» **What is asked**
Please copy the lines of the records below, starting with the line that contains "genus: Polystichum" and continuing through the end of the records.

(Source records)
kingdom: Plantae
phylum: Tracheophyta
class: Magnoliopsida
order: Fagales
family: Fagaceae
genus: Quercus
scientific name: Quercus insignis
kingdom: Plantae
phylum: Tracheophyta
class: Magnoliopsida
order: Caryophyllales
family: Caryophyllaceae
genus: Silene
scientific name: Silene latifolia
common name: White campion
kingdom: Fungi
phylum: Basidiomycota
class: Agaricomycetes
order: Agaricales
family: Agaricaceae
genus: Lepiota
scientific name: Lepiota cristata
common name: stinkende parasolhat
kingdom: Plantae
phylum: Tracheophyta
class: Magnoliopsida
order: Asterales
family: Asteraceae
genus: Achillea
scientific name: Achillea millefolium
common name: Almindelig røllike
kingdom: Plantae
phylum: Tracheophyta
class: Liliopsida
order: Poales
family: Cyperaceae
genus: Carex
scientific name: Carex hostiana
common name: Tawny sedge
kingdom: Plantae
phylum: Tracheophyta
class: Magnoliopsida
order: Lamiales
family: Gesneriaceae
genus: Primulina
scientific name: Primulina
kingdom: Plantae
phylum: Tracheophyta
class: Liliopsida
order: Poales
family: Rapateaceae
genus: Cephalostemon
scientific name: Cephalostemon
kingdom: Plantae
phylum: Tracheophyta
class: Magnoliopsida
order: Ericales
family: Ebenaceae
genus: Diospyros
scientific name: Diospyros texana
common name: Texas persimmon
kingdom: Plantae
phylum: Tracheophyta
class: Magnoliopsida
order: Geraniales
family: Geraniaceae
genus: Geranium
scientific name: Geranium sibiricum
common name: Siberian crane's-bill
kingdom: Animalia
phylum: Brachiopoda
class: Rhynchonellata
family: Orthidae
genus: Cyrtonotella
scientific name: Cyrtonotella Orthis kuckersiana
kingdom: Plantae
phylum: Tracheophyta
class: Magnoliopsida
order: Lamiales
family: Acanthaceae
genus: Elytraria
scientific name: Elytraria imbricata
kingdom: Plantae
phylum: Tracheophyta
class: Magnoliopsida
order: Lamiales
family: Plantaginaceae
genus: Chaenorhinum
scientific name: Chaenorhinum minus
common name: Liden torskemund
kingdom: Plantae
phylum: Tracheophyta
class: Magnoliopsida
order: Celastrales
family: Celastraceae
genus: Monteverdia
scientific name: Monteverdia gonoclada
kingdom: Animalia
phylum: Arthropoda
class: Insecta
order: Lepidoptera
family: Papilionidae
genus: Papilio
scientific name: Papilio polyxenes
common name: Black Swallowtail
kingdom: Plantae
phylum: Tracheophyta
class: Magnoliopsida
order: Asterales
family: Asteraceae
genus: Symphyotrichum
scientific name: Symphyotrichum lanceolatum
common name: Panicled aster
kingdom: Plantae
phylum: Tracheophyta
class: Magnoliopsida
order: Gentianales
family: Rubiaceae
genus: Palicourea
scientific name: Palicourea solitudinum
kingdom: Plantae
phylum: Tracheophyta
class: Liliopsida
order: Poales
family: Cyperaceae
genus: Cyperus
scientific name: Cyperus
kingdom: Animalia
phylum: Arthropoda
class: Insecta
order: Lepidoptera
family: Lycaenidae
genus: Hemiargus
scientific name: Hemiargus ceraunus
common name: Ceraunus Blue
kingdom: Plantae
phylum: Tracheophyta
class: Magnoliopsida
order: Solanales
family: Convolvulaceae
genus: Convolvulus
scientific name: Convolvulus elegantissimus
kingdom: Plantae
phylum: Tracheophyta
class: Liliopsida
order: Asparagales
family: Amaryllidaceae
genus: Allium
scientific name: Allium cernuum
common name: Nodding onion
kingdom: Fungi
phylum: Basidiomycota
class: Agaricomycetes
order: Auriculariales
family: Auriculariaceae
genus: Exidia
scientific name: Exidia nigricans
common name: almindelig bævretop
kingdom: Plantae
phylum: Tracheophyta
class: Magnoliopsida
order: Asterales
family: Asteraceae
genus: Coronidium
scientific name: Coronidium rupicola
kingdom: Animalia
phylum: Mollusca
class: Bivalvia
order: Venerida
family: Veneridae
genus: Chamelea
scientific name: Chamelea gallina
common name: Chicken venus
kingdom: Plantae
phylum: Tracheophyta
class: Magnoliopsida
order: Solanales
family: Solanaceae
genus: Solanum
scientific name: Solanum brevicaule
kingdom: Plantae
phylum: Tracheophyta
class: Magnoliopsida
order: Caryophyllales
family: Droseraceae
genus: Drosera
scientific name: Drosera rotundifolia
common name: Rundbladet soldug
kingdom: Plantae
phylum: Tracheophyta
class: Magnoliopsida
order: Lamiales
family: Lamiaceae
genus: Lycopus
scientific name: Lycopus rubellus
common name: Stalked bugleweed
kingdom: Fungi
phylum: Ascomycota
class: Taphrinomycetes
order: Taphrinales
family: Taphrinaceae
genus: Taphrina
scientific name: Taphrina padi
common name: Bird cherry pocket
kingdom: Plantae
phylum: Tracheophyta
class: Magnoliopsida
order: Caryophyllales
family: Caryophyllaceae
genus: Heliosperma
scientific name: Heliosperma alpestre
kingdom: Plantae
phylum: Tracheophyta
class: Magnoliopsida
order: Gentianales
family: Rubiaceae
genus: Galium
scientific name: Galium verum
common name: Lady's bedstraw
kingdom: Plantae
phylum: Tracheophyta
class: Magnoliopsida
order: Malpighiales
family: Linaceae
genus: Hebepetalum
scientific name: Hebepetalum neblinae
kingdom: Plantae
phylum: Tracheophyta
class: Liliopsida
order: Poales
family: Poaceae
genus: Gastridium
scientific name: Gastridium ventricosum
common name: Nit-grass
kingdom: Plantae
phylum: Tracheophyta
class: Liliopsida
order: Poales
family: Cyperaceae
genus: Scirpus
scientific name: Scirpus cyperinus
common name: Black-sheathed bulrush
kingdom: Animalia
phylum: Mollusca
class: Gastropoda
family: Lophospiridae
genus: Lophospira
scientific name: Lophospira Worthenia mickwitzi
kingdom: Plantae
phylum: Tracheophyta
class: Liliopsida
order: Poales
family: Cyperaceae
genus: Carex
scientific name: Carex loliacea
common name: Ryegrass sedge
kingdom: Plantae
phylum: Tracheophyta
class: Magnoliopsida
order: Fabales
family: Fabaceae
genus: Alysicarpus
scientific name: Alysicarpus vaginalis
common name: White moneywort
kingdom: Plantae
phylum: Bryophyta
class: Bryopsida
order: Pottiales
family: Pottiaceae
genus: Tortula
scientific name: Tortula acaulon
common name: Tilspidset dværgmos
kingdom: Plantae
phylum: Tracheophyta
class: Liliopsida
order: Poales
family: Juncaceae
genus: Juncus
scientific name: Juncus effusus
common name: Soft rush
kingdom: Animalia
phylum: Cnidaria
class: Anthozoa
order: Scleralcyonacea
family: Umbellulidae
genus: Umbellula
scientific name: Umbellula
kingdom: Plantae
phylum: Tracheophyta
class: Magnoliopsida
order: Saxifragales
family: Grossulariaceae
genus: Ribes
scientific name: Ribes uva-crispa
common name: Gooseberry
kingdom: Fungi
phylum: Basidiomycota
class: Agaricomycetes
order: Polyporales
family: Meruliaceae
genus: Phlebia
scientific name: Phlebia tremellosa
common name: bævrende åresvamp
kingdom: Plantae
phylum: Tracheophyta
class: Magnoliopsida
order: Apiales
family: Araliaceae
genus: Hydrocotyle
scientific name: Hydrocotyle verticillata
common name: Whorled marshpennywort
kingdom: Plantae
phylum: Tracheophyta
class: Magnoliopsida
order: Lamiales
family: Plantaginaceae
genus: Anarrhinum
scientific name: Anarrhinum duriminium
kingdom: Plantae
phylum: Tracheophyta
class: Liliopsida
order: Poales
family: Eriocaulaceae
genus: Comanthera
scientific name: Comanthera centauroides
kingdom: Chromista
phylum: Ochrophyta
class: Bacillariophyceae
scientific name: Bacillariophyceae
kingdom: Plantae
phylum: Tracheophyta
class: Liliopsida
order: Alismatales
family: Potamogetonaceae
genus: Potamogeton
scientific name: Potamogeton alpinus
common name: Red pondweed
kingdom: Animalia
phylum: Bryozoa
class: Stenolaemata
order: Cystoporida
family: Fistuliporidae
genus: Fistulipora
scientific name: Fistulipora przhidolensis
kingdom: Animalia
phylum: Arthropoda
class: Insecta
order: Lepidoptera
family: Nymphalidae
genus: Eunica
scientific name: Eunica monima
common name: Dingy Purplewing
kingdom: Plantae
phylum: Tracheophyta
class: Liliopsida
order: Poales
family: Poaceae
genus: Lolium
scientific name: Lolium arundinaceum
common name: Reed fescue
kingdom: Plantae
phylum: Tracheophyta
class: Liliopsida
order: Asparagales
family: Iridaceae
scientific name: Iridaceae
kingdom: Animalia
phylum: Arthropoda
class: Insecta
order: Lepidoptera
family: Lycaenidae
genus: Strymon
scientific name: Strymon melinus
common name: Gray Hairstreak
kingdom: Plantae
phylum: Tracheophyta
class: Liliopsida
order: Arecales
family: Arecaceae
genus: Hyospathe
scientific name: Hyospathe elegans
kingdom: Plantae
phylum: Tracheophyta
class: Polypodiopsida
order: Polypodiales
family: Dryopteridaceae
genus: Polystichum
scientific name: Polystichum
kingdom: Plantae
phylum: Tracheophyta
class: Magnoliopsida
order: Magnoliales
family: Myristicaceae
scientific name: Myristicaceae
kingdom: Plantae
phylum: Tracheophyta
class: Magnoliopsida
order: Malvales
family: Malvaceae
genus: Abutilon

» **Complete output**
genus: Polystichum
scientific name: Polystichum
kingdom: Plantae
phylum: Tracheophyta
class: Magnoliopsida
order: Magnoliales
family: Myristicaceae
scientific name: Myristicaceae
kingdom: Plantae
phylum: Tracheophyta
class: Magnoliopsida
order: Malvales
family: Malvaceae
genus: Abutilon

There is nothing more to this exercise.